* _Work instruction_:
The answer must consist of each line below that contains the string "pixel".

(Scene geometry reasoning data)
------------------------------------------------------------
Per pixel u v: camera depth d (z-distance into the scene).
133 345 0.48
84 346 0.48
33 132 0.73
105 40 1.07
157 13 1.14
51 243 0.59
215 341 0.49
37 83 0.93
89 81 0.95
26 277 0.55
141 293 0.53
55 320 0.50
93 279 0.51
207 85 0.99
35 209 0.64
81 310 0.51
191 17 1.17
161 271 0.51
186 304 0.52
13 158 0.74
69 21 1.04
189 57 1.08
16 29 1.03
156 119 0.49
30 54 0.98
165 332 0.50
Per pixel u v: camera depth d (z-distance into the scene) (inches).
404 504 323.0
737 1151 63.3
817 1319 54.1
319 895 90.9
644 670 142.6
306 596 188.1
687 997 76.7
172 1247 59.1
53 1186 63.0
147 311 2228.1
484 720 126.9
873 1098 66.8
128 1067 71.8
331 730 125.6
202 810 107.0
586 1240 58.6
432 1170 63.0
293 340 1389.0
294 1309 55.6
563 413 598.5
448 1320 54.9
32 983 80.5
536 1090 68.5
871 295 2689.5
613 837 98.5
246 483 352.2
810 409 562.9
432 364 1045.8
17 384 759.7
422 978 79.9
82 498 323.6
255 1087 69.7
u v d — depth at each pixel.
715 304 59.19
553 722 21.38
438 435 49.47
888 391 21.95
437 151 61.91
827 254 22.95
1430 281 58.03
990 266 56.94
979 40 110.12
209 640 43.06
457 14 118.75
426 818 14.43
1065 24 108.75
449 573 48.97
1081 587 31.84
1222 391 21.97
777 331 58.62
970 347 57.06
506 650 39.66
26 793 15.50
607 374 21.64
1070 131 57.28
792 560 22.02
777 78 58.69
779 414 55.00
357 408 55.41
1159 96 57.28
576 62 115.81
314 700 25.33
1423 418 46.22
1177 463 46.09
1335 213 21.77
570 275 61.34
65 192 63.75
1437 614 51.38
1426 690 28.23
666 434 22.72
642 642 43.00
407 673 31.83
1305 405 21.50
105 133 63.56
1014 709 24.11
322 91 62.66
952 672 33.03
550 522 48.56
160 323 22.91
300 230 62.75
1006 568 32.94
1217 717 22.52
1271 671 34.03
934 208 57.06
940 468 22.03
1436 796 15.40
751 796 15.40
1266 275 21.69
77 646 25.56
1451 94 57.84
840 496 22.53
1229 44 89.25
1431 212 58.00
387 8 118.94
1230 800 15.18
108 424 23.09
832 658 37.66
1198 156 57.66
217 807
------------------------------------------------------------
* _Reply to the task_:
Per pixel u v: camera depth d (z-distance into the scene).
Per pixel u v: camera depth d (z-distance into the scene) (inches).
u v d — depth at each pixel.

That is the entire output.